ITT:mITT(脱落欠損値はLOCFで補完)
サンプルサイズ:論文中に記載はないが、審査資料・事前登録情報によると750名のよう(検出力90%、α=0.05、ADPSの差0.6で計算)
追跡率:824(解析に回った人数)÷834(ランダム化された人数)=98.8%
結果:
Table1(ベースライン):平均61.4歳、男性72.5%、体重69.08kg、Ccr99.8、ADPS5.59、2型糖尿病96.3%、神経障害の期間43.0か月、HbA1C7.50%、日本人72.3%
ADPS(主、対プラセボ):15mg -0.03(-0.35~0.30)、20mg -0.15(-0.48~0.17)、30mg -0.50(-0.82~-0.17)
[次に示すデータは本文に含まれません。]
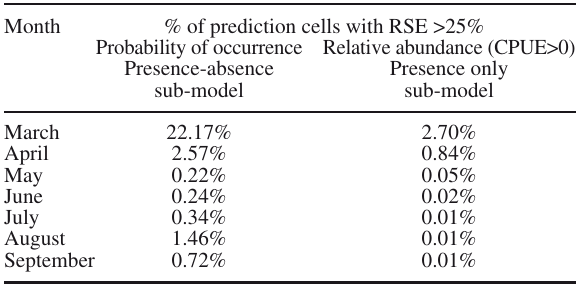
Fig . 2. – Generalized additive model (GAM) derived effects of the investigated parameters on the Delta-binomial probability of encountering a bluefin tuna school (presence-absence sub-model). Shaded areas indicate two standard errors above and below the estimates. Relative density of data points is shown by the ‘rug’ on the x-axis. Table 6. – Proportions of relative standard errors (RSE) above 25% for the monthly prediction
反応率(30%):プラセボ 36.5%、15mg 39.0%、20mg 36.0%、30mg 44.5%
反応率(50%):プラセボ 19.0%、15mg 21.0%、20mg 20.0%、30mg 31.0%
VAS:プラセボ -16.6、15mg -16.8、20mg -18.1、30mg -22.5
ADSIS:プラセボ -0.91、15mg -1.06、20mg -1.04、30mg -1.47
PGIC:やや改善(プラセボ 58.8%、30mg 70.3%)、よく改善(プラセボ 26.1%、30mg 40.0%)
有害事象:プラセボ 61.2%、15mg 68.3%、20mg 68.5%、30mg 77.6%
(有害事象は論文で示されていなかったので、審査資料より)
鼻咽頭炎:プラセボ 12.7%、15mg 13.4%、20mg 14.5%、30mg 16.4%
眠気:プラセボ 3.9%、15mg 8.5%、20mg 12.1%、30mg 14.5%
めまい(中止の最大の原因):プラセボ 2.1%、15mg 4.9%、20mg 8.5%、30mg 10.9%
浮腫:プラセボ 1.2%、15mg 4.9%、20mg 2.4%、30mg 8.5%
体重増加:プラセボ 0.6%、15mg 2.4%、20mg 3.0%、30mg 6.7%
外傷:プラセボ 1.8%、15mg 1.2%、20mg 1.8%、30mg 5.5%
※鼻咽頭炎と外傷は審査資料にはない
まとめ:30mgのみプラセボに対して有意差を示した。有害事象は類薬のリリカ(プレガバリン)に似た感じ。
<帯状疱疹後神経痛の方を読んでみる>
P:20歳以上のアジア人帯状疱疹後神経痛患者765名
→VAS40~90mm、ADPS4~9、Ccr60mL/min以上
I/C:ミロガバリン1日15mg、20mg、30mg、プラセボ(1:1:1:2)
O:(主要評価項目)14週でのADPSの変化量
(副次評価項目)反応率(ADPS改善率30%、50%の患者の割合)、VAS、ADSIS(1日平均睡眠干渉スコア)、PGIC(患者の全体的変化の印象)、SF-MPQ、HADS、SF-36、アロディニアの有無、痛覚過敏の有無、有害事象
※副次評価項目はすべて事前登録情報には記載がない。
ランダム化:層別ランダム化(ADPS6点未満、6点以上)
隠蔽化: 「Interactive Web Response System」とあり割り付けは隠蔽化されていると思われる
施行バイアス:プレガバリン、抗てんかん薬、催眠薬および抗不安薬、オピオイド、トラマドール(合剤含む)、ノイロトロピン、NMDA受容体拮抗薬、筋弛緩薬、ビタミンB1、B12などが禁止。抗うつ薬、睡眠薬、NSAIDs、漢方は試験前からの服用に限り同用量なら許可。
ITT:mITT(脱落欠損値はLOCFで補完)
サンプルサイズ:論文中に記載はないが、審査資料・事前登録情報によると750名のよう(検出力90%、α=0.05、ADPSの差0.6で計算)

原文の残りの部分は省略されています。